It is never the best sign for a business to consider declaring bankruptcy, but it is not always a vital blow to a company or its brand. Certain types of bankruptcy allow some organizations to continue operations while they work out their abilities to settle debts in the near future.
- What are the types of bankruptcy that can continue a business into the future?
Chapter 7 bankruptcies, often called liquidations, usually involve all available assets in an attempt to settle as many debts as possible. This is not an ideal choice for businesses that wish to retain control of their futures. Chapter 11 bankruptcies, referred to as reorganizations, often put companies on payment plans to resolve a certain amount or number of debts at once.
- What should managers expect during a Chapter 11 bankruptcy?
The filing process, successful or not, can be a cash-hungry process, so liquid assets should be preserved as long as possible.
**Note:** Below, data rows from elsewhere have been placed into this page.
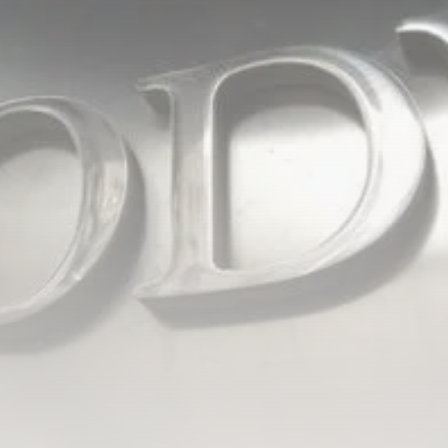
Tunisia’s Inflation Eases to 5.1%
as...
TRENDING CATEGORIES
Recent News
4832 Articles
business
2018 Articles
National
1413 Articles
Culture and Media
645 Articles
voices
489 Articles
LATEST REVIEWS
FOLLOW US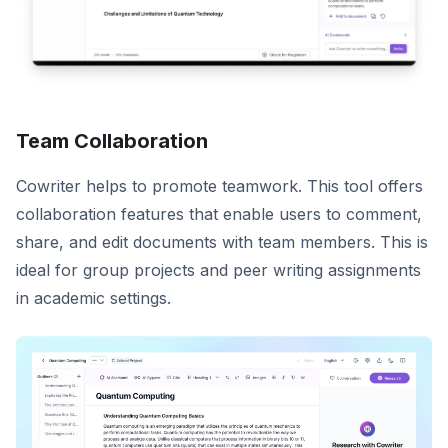
Team Collaboration
Cowriter helps to promote teamwork. This tool offers
collaboration features that enable users to comment,
share, and edit documents with team members. This is
ideal for group projects and peer writing assignments
in academic settings.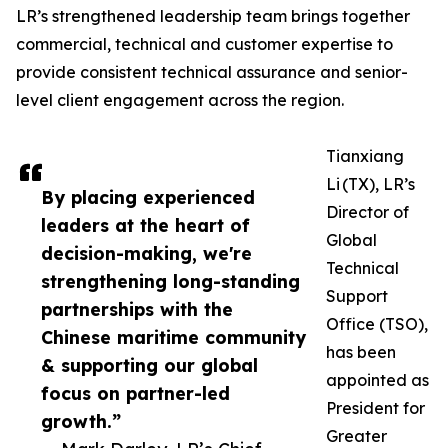
LR’s strengthened leadership team brings together
commercial, technical and customer expertise to
provide consistent technical assurance and senior-
level client engagement across the region.
Tianxiang
Li (TX), LR’s
By placing experienced
Director of
leaders at the heart of
Global
decision-making, we're
Technical
strengthening long-standing
Support
partnerships with the
Office (TSO),
Chinese maritime community
has been
& supporting our global
appointed as
focus on partner-led
President for
growth.”
Greater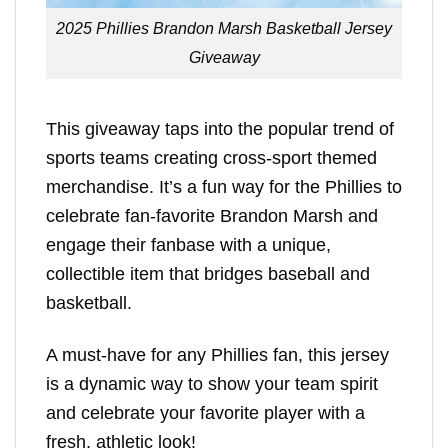
2025 Phillies Brandon Marsh Basketball Jersey
Giveaway
This giveaway taps into the popular trend of
sports teams creating cross-sport themed
merchandise. It’s a fun way for the Phillies to
celebrate fan-favorite Brandon Marsh and
engage their fanbase with a unique,
collectible item that bridges baseball and
basketball.
A must-have for any Phillies fan, this jersey
is a dynamic way to show your team spirit
and celebrate your favorite player with a
fresh, athletic look!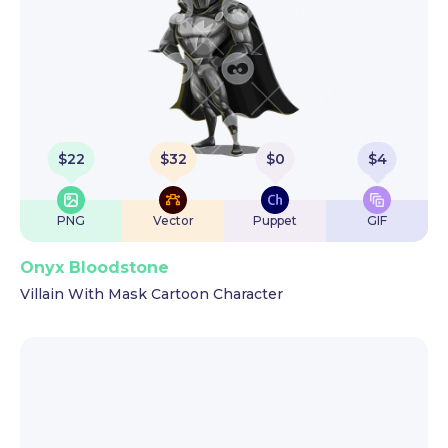
$
22
$
32
$
0
$
4
PNG
Vector
Puppet
GIF
Onyx Bloodstone
Villain With Mask Cartoon Character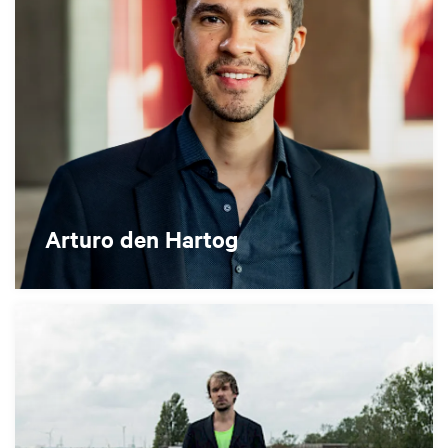
Arturo den Hartog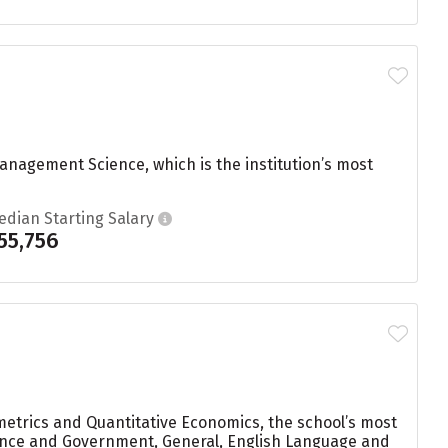
nagement Science, which is the institution’s most
edian Starting Salary
55,756
etrics and Quantitative Economics, the school’s most
cience and Government, General, English Language and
Priorities for the essential functions of a company or office should be cataloged and ordered, because some processes or resources may have to go for at least a temporary phase.
- How can companies prepare to recover from Chapter 11 bankruptcy?
It is important to have a communication plan for stakeholders and customers. People who are interested in a company’s products or services will remain so through hard times if they know what to expect and for how long. These times are not easy, but they can result in stronger organizations. An attorney may also be useful for individuals and companies who feel the need to resolve debts through bankruptcy.